You should link to your plugin’s documentation, whether on the wiki or elsewhere, in your plugin’s pom.xml, (using one of the valid URL formats) like this:

<project>
  ...
  <url>https://github.com/jenkinsci/your-plugin</url>
  ...
</project>

If you’re building your plugin with Gradle, you can set the URL in your build.gradle like so:

jenkinsPlugin {
  // ...
  url = 'https://github.com/jenkinsci/your-plugin'
  // ...
}

Maintainer Information

Maintainer information is listed for every plugin on the plugin site. It is currently sourced from the Maven metadata.

There is a plan to use repository-permissions-updater, See WEBSITE-658 in the issue tracker. Once it is implemented, the guidelines below will change.

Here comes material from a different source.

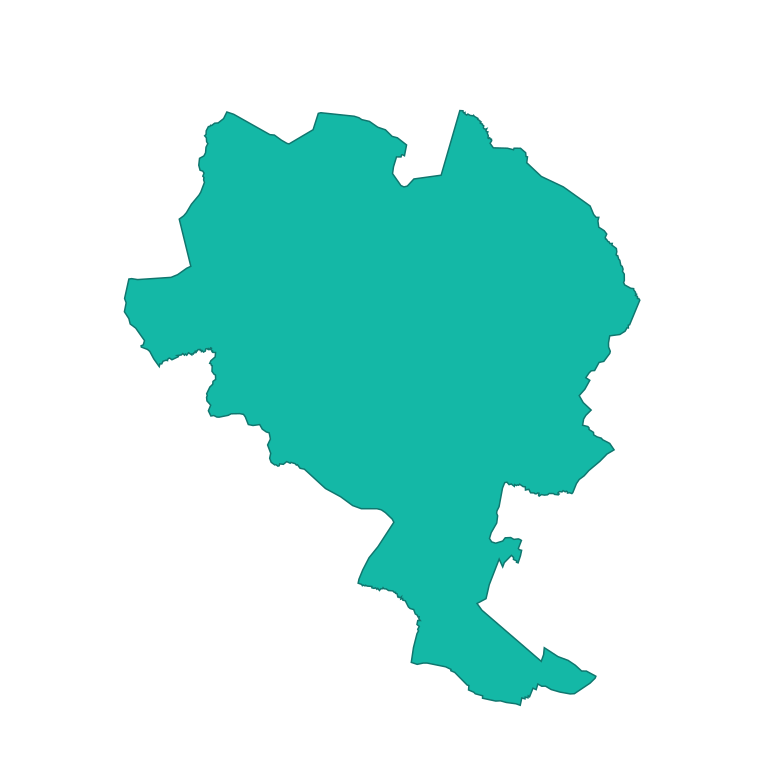 Nang Rong, Buri Ram, Thailand (Mercator projection), rotated 103°
{"feature_id": "78962969B52670203653904", "entity_name": "Nang Rong", "entity_type": "district", "adm_level": 2, "iso_a3": "THA", "parent_name": "Thailand", "parent_adm1": "Buri Ram", "projection": "mercator", "projection_center": [102.757, 14.628], "detail": "fine", "context": "isolated", "style": "filled", "palette": "teal", "viewbox_px": 768, "rotation_deg": 103, "n_neighbors": 0, "source": "geoboundaries", "source_scale": "gbopen_adm2", "svg_char_len": 6171}
<svg xmlns="http://www.w3.org/2000/svg" viewBox="0 0 768 768"><g transform="rotate(103 384 384)"><path d="M649.1,294.8L649.7,288.6L647.1,283.0L646.2,279.3L645.7,260.3L647.0,254.5L648.3,254.4L649.1,250.2L658.6,235.3L658.7,233.5L663.1,232.8L664.1,227.2L665.3,225.4L665.6,217.8L668.0,217.3L667.8,203.8L666.5,199.3L666.8,193.3L665.9,183.5L666.4,179.0L658.9,179.1L659.1,175.8L657.3,176.0L657.4,173.1L655.4,173.3L656.0,171.8L646.9,170.4L647.6,167.0L641.7,166.6L643.0,162.3L642.1,158.6L644.1,152.4L644.6,143.4L644.1,132.9L642.9,128.8L629.1,115.9L623.1,112.1L621.1,111.8L618.2,122.2L619.2,126.9L615.0,134.3L611.9,142.4L610.5,153.1L604.9,168.5L611.8,167.6L618.9,168.4L582.4,237.7L576.9,244.0L570.2,236.3L555.9,236.3L528.7,232.4L535.5,227.2L531.0,226.6L522.3,221.3L523.9,218.7L525.8,218.4L526.6,214.8L527.9,214.8L528.1,213.1L520.7,212.4L515.1,212.5L515.0,214.9L514.0,216.1L505.5,214.9L504.9,216.7L504.7,218.3L506.2,222.5L505.1,226.0L506.6,231.3L510.3,233.0L514.0,239.4L513.6,243.6L510.8,246.5L504.7,246.1L494.1,242.9L486.9,243.6L484.6,245.2L482.2,245.4L477.7,244.3L458.7,245.1L452.9,244.2L452.0,242.1L453.9,239.5L452.8,237.5L454.4,234.0L452.6,234.0L453.1,232.1L452.2,231.2L452.3,230.0L451.1,229.3L452.7,225.3L452.4,223.2L455.5,222.3L454.0,219.2L457.0,216.7L456.4,213.3L457.0,212.1L456.5,210.4L455.6,209.9L455.6,208.4L457.8,208.3L458.3,207.6L456.3,205.7L456.2,202.7L455.2,199.8L453.5,198.4L452.6,194.2L453.2,193.0L452.8,189.2L451.8,188.6L451.5,189.8L450.8,190.0L449.3,188.8L449.1,186.3L447.6,185.5L448.3,183.2L447.4,182.3L447.6,181.3L449.0,180.7L448.2,178.7L448.5,176.3L447.3,175.6L437.8,174.1L433.1,172.3L428.4,168.3L422.2,164.9L410.8,156.3L402.0,150.9L396.4,145.0L391.1,150.7L389.1,158.5L387.9,160.0L387.6,164.4L386.4,168.2L384.0,169.0L382.2,174.0L380.7,174.3L379.6,175.8L379.5,181.2L373.2,181.6L369.2,180.3L362.8,176.3L357.3,185.7L351.4,191.2L343.9,187.1L334.1,184.3L332.5,188.8L327.1,186.7L324.5,185.0L323.5,181.8L314.6,179.3L312.5,174.9L303.4,170.9L301.2,170.9L297.4,173.5L293.5,174.5L286.3,174.9L282.7,165.3L278.2,160.9L274.6,159.9L274.4,158.5L271.7,159.2L271.1,158.0L244.8,153.6L243.4,155.0L243.7,156.3L241.6,156.8L241.2,158.8L239.7,158.1L239.4,159.2L238.0,159.6L236.2,161.8L234.9,162.2L235.2,165.2L233.3,171.8L231.2,173.4L229.1,173.1L222.9,174.6L220.7,176.9L218.3,176.9L215.8,178.4L215.2,179.9L210.4,182.1L209.6,183.4L206.3,185.2L206.5,186.3L205.8,186.9L202.8,186.9L199.7,188.1L197.4,193.2L195.7,193.2L196.3,195.5L194.8,196.8L194.8,197.9L192.8,199.9L192.9,200.7L191.4,201.4L187.8,200.7L185.1,203.9L182.9,210.0L176.9,212.3L173.3,212.2L173.9,214.8L171.7,217.8L164.2,223.2L151.6,253.6L146.4,277.4L136.3,294.7L130.4,295.3L130.4,296.8L126.8,298.0L123.6,304.0L125.0,310.3L126.6,310.5L126.5,316.8L129.3,330.6L125.6,334.8L122.7,333.8L121.3,334.4L121.6,335.2L120.3,336.4L121.2,337.3L120.9,338.0L118.5,338.3L116.4,339.8L115.0,339.5L115.0,341.1L114.0,341.7L112.1,341.3L112.9,342.4L112.7,344.1L112.1,344.8L110.0,344.9L109.5,346.3L108.6,346.6L108.3,348.7L106.9,348.4L107.0,349.2L105.9,349.8L105.1,352.2L104.1,352.2L102.9,356.2L102.0,357.2L102.7,357.7L102.9,360.6L102.1,363.0L103.4,364.0L102.6,365.8L101.2,366.2L101.9,367.1L101.2,368.1L100.0,368.5L100.5,371.6L167.7,375.3L177.5,401.0L185.9,405.8L187.5,408.9L186.8,412.2L177.1,423.0L170.2,423.6L159.9,422.9L158.9,418.5L156.8,418.4L156.4,417.6L157.0,415.4L146.0,415.8L141.1,426.3L140.9,431.8L136.0,439.8L135.2,447.8L131.4,457.3L131.4,465.1L130.2,468.3L129.8,473.3L133.9,506.6L135.1,508.9L152.2,510.3L171.4,530.5L171.4,532.6L169.5,538.8L166.1,546.8L166.7,551.3L155.0,591.1L154.3,598.3L161.5,600.0L166.9,604.3L168.0,607.7L170.9,610.1L170.9,611.2L172.3,611.7L172.7,613.0L177.3,614.2L180.9,613.5L182.5,614.6L184.0,612.5L187.9,611.3L189.4,609.7L193.3,610.7L198.8,609.9L202.3,610.8L205.6,614.5L212.5,613.7L217.1,611.3L217.3,608.5L219.0,606.8L222.3,607.3L223.2,605.9L225.7,605.7L227.9,604.3L238.3,605.7L241.7,606.8L252.2,612.1L261.6,615.1L265.2,617.0L269.4,620.6L312.8,598.7L315.6,602.3L323.9,609.7L328.0,615.5L337.7,647.6L338.1,653.6L339.1,656.2L359.0,656.0L362.9,653.5L372.0,653.2L377.7,647.3L382.6,644.8L385.4,638.5L395.6,627.1L400.0,627.4L401.4,629.3L402.6,628.8L403.5,622.3L404.9,619.6L411.3,614.0L417.6,606.9L414.8,606.9L414.4,605.1L411.5,604.4L409.9,601.8L409.9,600.2L408.8,600.4L407.4,599.5L407.0,598.7L408.1,596.1L403.7,590.6L403.0,590.5L402.7,591.8L401.3,588.0L399.6,586.9L400.8,584.9L399.5,584.2L400.3,582.7L397.5,581.5L398.9,577.8L397.8,577.8L397.7,576.5L396.5,576.3L396.1,575.2L394.9,575.3L395.2,574.2L394.1,574.4L393.8,573.4L392.3,572.9L391.7,571.0L392.6,570.6L392.3,569.6L393.3,569.2L392.4,568.6L393.5,567.1L392.1,565.5L390.0,565.6L389.3,564.4L389.8,563.4L389.1,563.1L389.9,562.2L387.7,561.0L388.0,560.1L389.5,560.5L390.4,558.5L391.1,558.9L391.7,557.9L391.2,555.2L395.6,554.6L400.2,557.9L403.1,558.5L403.3,557.1L404.8,556.3L404.8,555.5L410.3,554.5L412.7,551.8L413.2,550.2L417.4,549.1L419.9,551.2L422.7,550.8L426.1,553.0L433.4,554.6L434.9,553.6L436.9,553.9L440.3,552.7L443.6,548.1L449.6,549.1L454.1,545.5L453.0,542.7L453.8,539.4L453.4,537.2L449.6,528.8L447.4,526.2L445.3,517.8L445.2,514.1L447.2,511.8L454.0,507.1L453.9,502.3L451.5,496.0L455.4,492.4L457.2,487.9L457.4,484.9L463.2,482.3L469.6,483.7L477.0,478.8L482.1,478.7L485.7,476.3L487.4,472.3L486.9,471.1L487.9,468.9L487.2,467.7L485.3,467.7L484.9,464.0L481.5,461.3L482.3,457.6L481.3,457.0L481.6,452.6L482.7,451.2L482.1,450.2L485.0,446.8L484.9,442.4L499.0,417.5L503.6,400.9L509.5,387.2L510.6,378.1L507.1,362.7L507.2,358.3L509.0,353.7L513.8,345.6L516.5,343.3L543.9,353.3L556.6,359.5L570.0,362.9L579.8,364.5L583.9,364.4L584.3,360.7L585.4,359.7L584.6,358.8L585.0,357.1L584.2,356.6L584.7,355.0L584.0,350.3L585.3,350.0L585.4,347.8L584.5,346.4L585.6,344.8L584.5,344.1L586.2,342.0L584.4,341.2L583.8,339.4L582.7,339.1L583.5,338.0L583.2,335.6L584.2,333.2L583.6,328.9L584.7,327.1L584.4,325.9L585.4,325.6L585.5,324.0L588.3,322.7L587.8,321.9L588.6,321.5L588.5,319.9L587.5,319.2L589.8,319.2L588.8,317.6L590.4,317.0L590.4,314.5L595.7,310.1L596.9,308.0L597.1,304.3L601.0,301.8L601.6,299.9L603.4,298.3L603.0,297.4L605.0,297.2L606.3,295.5L606.9,297.9L610.9,297.8L612.3,295.1L615.4,296.0L616.9,294.9L619.9,295.7L634.2,296.0L649.1,294.8Z" fill="#14b8a6" stroke="#0f766e" stroke-width="1.5"/></g></svg>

In your POM, make sure to include developer information, such as:

<project>
  ...
  <developers>
    <developer>
      <id>exampleauthor</id>
      <name>Author Name</name>
      <email>author@example.com</email>
    </developer>
  </developers>
</project>

The id is your jenkins.io account. The name is a human readable display name. This ensures that the update center and related tools are able to properly display the maintainer for your plugin. It’s advisable to include an email address so that people can contact you (this will be shown in the plugin infobox on the wiki), but it’s optional.

Changelogs

Once you have made your first release, you should add release notes to your plugin. You have many options how to do it:

  • use GitHub Releases (possibly with the help of Release Drafter), add a link to releases page to your documentation page (recommended)

  • create a CHANGELOG file (Markdown, Asciidoc) in the repository root and link it from the documentation page

  • include the changelog content in the documentation page

Contributor documentation

For open-source plugins it is important to have contributor guidelines to attract more contributors. GitHub offers standard ways to define guidelines and to show them to contributors, including contributing guidelines, code of conduct, pull request templates, etc.

Some notes:

Table of Contents

Plugins that create their documentation in AsciiDoc may automatically generate a table of contents for the documentation. The generated table of contents includes level 2 and level 3 headings by default. The table of contents is requested by assigning the value macro to the toc variable and by inserting a reference to the toc variable at the location where the table of contents should be inserted in the page.

= Your Plugin Name
:toc: macro

[[Introduction]]
== Introduction

Some introductory text that is placed before the table of contents.

toc:[]

[[other-heading]]
== Other Heading

Text that describes more about the plugin and is placed after the table of contents.

See the Git plugin as a table of contents example.